BEGIN Provided records
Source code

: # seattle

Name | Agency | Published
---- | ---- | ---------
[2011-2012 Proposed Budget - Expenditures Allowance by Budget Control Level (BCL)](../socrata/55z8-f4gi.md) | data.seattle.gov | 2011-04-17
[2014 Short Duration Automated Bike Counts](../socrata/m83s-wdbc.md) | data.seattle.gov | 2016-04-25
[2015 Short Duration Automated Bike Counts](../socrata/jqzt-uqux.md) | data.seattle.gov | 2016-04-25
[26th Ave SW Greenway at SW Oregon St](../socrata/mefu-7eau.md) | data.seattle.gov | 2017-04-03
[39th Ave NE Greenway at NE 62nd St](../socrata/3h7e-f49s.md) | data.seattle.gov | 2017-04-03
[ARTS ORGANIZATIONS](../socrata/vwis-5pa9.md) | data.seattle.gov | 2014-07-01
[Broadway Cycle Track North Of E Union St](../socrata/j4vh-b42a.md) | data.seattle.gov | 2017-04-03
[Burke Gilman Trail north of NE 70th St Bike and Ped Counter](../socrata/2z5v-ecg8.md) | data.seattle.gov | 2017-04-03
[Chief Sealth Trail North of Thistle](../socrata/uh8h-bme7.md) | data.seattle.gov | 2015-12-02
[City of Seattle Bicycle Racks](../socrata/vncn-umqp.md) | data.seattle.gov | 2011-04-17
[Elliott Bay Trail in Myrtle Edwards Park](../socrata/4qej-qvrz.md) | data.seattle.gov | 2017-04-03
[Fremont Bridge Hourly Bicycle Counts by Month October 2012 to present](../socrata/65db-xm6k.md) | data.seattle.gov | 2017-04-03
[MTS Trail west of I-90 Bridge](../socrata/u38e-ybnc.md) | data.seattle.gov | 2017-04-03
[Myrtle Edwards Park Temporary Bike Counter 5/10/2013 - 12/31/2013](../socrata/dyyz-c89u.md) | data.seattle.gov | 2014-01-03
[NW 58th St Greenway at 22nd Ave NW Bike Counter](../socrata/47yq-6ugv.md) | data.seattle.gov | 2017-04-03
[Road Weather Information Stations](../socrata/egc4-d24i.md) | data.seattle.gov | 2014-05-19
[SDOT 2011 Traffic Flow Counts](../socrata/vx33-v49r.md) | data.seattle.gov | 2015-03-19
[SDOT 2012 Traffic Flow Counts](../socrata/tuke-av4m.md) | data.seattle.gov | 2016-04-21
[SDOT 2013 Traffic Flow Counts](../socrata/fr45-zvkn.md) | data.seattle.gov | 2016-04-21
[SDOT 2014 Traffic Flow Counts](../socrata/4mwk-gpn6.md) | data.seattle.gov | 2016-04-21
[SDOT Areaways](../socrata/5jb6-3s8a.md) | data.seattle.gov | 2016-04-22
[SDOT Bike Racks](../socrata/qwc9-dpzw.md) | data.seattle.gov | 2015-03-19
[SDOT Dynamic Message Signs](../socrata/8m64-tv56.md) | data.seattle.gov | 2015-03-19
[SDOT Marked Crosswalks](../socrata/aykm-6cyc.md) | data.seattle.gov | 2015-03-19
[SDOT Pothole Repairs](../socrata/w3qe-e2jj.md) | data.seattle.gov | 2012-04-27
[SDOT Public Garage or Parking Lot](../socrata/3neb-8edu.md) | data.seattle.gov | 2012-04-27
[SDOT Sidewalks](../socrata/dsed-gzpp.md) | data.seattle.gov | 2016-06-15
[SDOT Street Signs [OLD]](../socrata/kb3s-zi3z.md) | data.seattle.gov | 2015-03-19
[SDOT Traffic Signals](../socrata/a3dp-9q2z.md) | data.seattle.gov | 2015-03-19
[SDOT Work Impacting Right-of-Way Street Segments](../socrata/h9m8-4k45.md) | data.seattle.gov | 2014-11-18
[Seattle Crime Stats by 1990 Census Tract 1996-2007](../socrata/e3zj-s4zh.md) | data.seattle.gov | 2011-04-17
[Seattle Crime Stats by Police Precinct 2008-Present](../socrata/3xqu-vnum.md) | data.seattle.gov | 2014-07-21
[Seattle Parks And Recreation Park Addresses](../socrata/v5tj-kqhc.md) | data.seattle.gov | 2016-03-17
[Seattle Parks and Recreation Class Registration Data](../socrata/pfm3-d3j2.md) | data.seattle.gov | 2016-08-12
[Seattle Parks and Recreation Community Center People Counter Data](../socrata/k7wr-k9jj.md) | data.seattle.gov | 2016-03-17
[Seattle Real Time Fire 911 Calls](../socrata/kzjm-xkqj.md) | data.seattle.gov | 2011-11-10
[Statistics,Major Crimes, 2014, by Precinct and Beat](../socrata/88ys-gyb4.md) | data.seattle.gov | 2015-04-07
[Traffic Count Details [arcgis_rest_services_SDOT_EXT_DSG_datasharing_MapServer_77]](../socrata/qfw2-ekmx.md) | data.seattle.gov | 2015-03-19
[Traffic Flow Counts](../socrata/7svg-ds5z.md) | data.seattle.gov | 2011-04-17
END Provided records
▶ _What the exercise asks_: In the material above, tally every line with the string "Parks" in it, then give that number alone.

▶ _Answer to this exercise_: 3